In Turkey, the team plans activities in the days leading up to the
eclipse -- some of them will be podcast by NASA Goddard and the
Exploratorium -- including visits to local schools. The day of the
eclipse, they will set up telescopes in the amphitheater and distribute
sun-safe eclipse glasses to the 2,500 people expected to crowd into the
event.

The moon's shadow will first darken the Earth along the eastern shore of
Brazil and then move across the Atlantic Ocean to make landfall in
Ghana, Africa. It will continue moving northeast through Togo, Benin,
Nigeria, Niger, Chad, Libya, Egypt, across the Mediterranean and into
Turkey, ending at sunset in northern Mongolia. A partial eclipse will be
seen within the much broader path of the moon's penumbral shadow that
includes the northern two thirds of Africa, Europe and central Asia.

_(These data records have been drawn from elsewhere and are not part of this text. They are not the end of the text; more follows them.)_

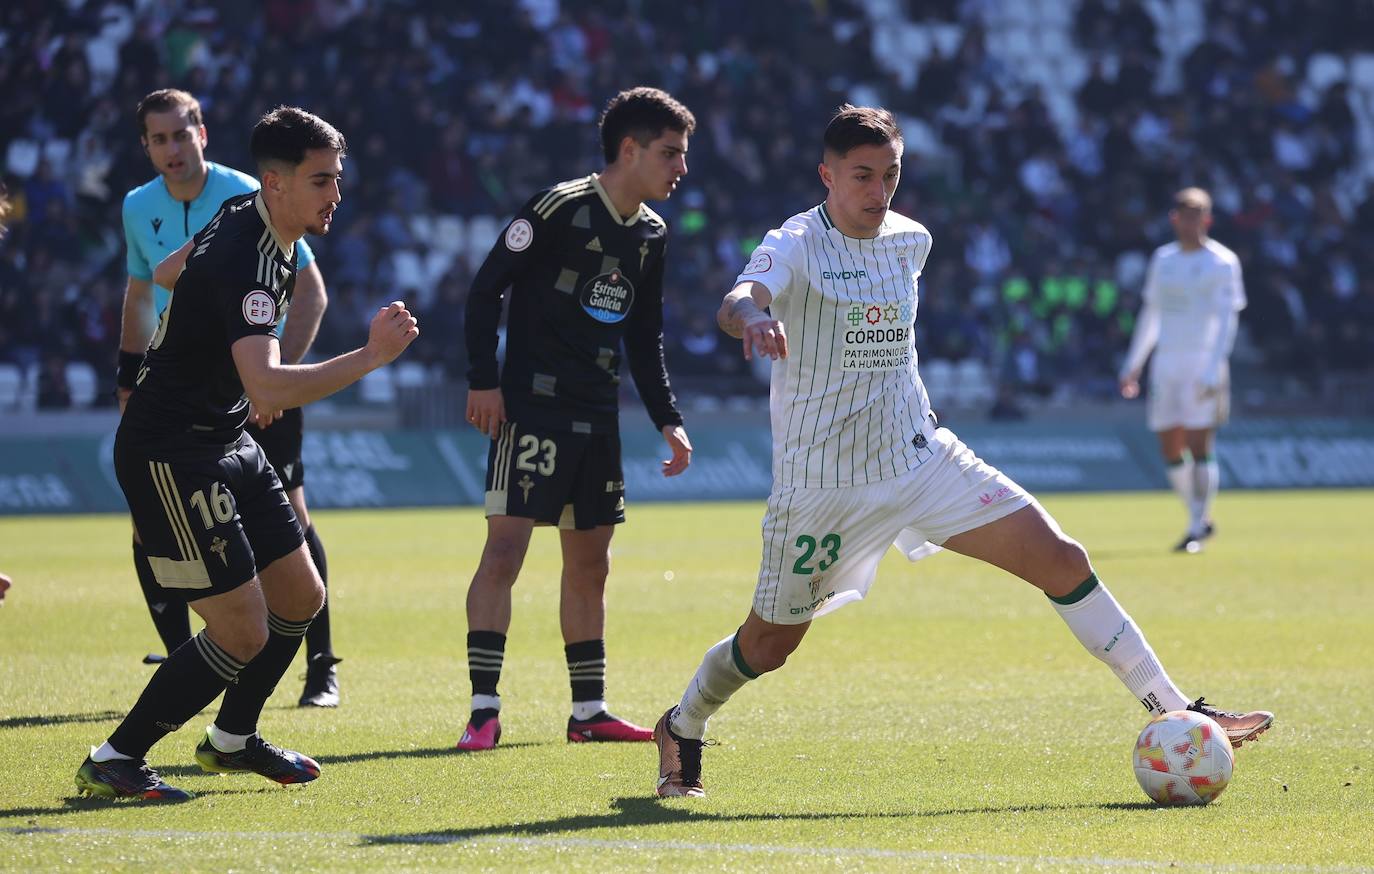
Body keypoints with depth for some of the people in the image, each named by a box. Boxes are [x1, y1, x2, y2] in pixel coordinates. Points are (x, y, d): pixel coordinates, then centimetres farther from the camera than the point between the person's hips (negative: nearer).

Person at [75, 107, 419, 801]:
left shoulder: (246, 218, 4)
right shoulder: (245, 262, -28)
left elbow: (167, 272, 24)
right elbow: (267, 389, -41)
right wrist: (372, 356, -39)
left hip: (225, 443, 10)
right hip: (171, 454, -10)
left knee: (300, 598, 15)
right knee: (243, 631, -12)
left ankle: (231, 739, 34)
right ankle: (112, 762, -3)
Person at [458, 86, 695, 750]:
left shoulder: (651, 235, 11)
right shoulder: (560, 208, -11)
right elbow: (486, 288, -10)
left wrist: (668, 420, 14)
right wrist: (483, 380, -15)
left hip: (598, 417, 8)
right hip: (533, 407, -8)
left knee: (590, 564, 11)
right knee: (505, 547, -13)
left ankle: (589, 710, 19)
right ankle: (484, 709, -12)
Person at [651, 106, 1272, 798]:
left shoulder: (910, 241, 6)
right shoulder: (795, 245, -13)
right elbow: (735, 304, -35)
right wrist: (753, 318, -57)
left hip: (922, 455, 5)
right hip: (823, 480, -5)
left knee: (1061, 560, -8)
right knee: (768, 646, 6)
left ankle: (1173, 711, -4)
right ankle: (680, 730, 36)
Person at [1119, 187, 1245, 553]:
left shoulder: (1222, 262, -3)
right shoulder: (1163, 259, 14)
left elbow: (1227, 319, -9)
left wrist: (1213, 370, -18)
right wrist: (1133, 364, 19)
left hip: (1202, 367, -6)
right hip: (1166, 365, 6)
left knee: (1199, 448, -10)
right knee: (1171, 451, 3)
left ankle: (1197, 528, -5)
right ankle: (1200, 519, 18)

The Webcast itself will start at about 1 p.m. Turkish time (2 a.m. PST)
on March 29, building to the eclipse, which will reach totality at 1:55
p.m. in Turkey (2:55 a.m. PST). First-to-last contact will be between
1:38 PST and 4:13 a.m. PST.

Hawkins noted that the sun is very quiet now, with no sunspots visible
on the surface to intrigue viewers prior to the eclipse. She hopes,
however, that as the moon blocks the light of the sun, lots of stunning
solar prominences will decorate the edge of the sun.

The lively and informational public program will include:

* Live views of the eclipse in both white light and as seen through an
H-alpha filter, which blocks all but the light emitted by hydrogen in
order to reveal more detail on the surface of the sun

* Introduction to Side, Turkey, and to the 2nd-century A.D. Roman
theater where the crew is based

* Eclipse images from NASA's Solar Heliospheric Observatory (SOHO)
satellite, which is stocked with 12 sun-gazing instruments

* Updates on leading-edge solar research conducted by UC Berkeley and
NASA astronomers

* Live updates from the path of totality provided by NASA Goddard's Fred
Espenak, who has been dubbed "Mr. Eclipse" and will be observing in
Libya, and from Ghana by Kennedy Reed of Lawrence Livermore National
Laboratory

The Sun-Earth Connection Education Forum is a partnership between
NASA/Goddard Space Flight Center and UC Berkeley's Space Sciences
Laboratory. Its mission is to increase science literacy and steward
Sun-Earth Connection science resources.